### WRITTEN TASK
Pull out the lines from the one containing "Grok AI Collection · Image & Video Generation" through the end of the entries, copying each line exactly and omitting the pictures.

Collected data:

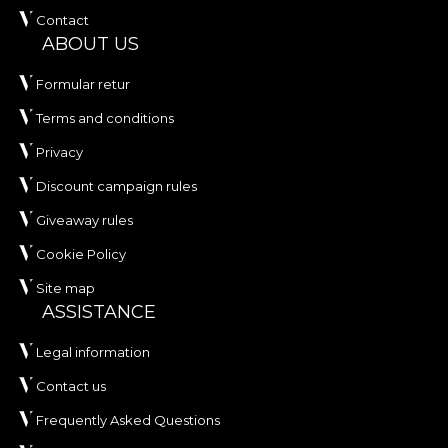
Contact
ABOUT US
Formular retur
Terms and conditions
Privacy
Discount campaign rules
Giveaway rules
Cookie Policy
Site map
ASSISTANCE
Legal information
Contact us
Frequently Asked Questions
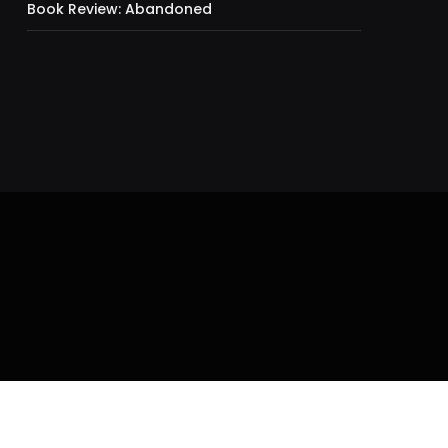
Book Review: Abandoned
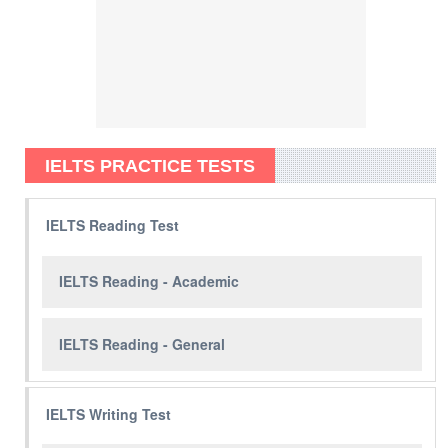
IELTS PRACTICE TESTS
IELTS Reading Test
IELTS Reading - Academic
IELTS Reading - General
IELTS Writing Test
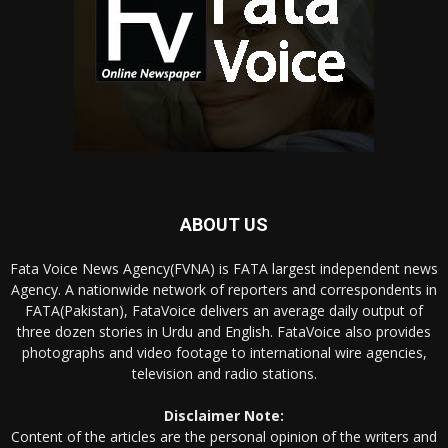
ABOUT US
Fata Voice News Agency(FVNA) is FATA largest independent news
Agency. A nationwide network of reporters and correspondents in
FATA(Pakistan), FataVoice delivers an average daily output of
three dozen stories in Urdu and English. FataVoice also provides
photographs and video footage to international wire agencies,
television and radio stations.
Disclaimer Note:
Content of the articles are the personal opinion of the writers and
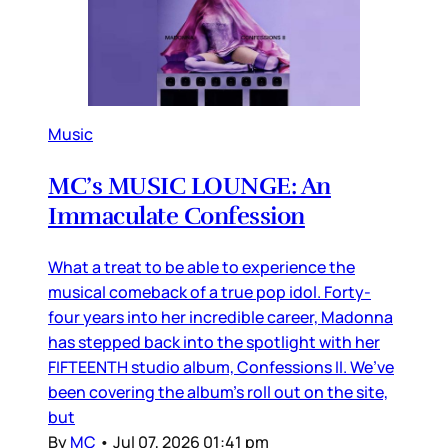
Music
MC’s MUSIC LOUNGE: An
Immaculate Confession
What a treat to be able to experience the
musical comeback of a true pop idol. Forty-
four years into her incredible career, Madonna
has stepped back into the spotlight with her
FIFTEENTH studio album, Confessions II. We’ve
been covering the album’s roll out on the site,
but
By
MC
•
Jul 07, 2026 01:41 pm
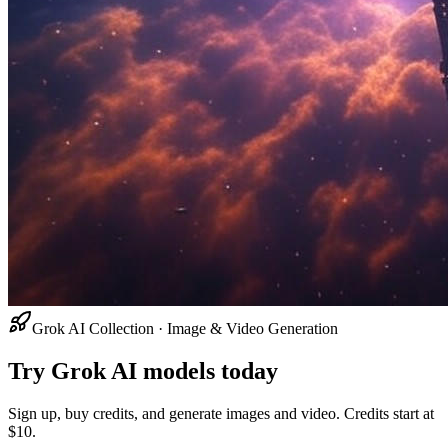
Grok AI Collection · Image & Video Generation
Try Grok AI models today
Sign up, buy credits, and generate images and video. Credits start at
$10.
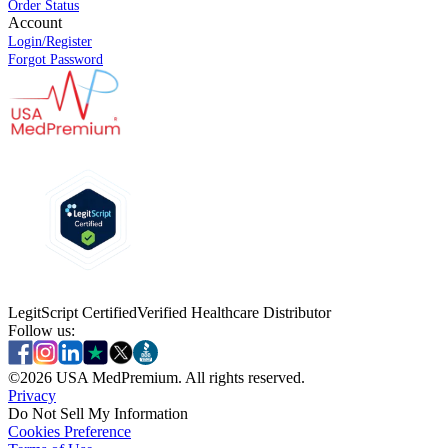
Order Status
Account
Login/Register
Forgot Password
LegitScript Certified
Verified Healthcare Distributor
Follow us:
©
2026
USA MedPremium. All rights reserved.
Privacy
Do Not Sell My Information
Cookies Preference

### RESPONSE TO THE TASK
Grok AI Collection · Image & Video Generation
Try Grok AI models today
Sign up, buy credits, and generate images and video. Credits start at
$10.
Order Status
Account
Login/Register
Forgot Password
LegitScript Certified
Verified Healthcare Distributor
Follow us:
©
2026
USA MedPremium. All rights reserved.
Privacy
Do Not Sell My Information
Cookies Preference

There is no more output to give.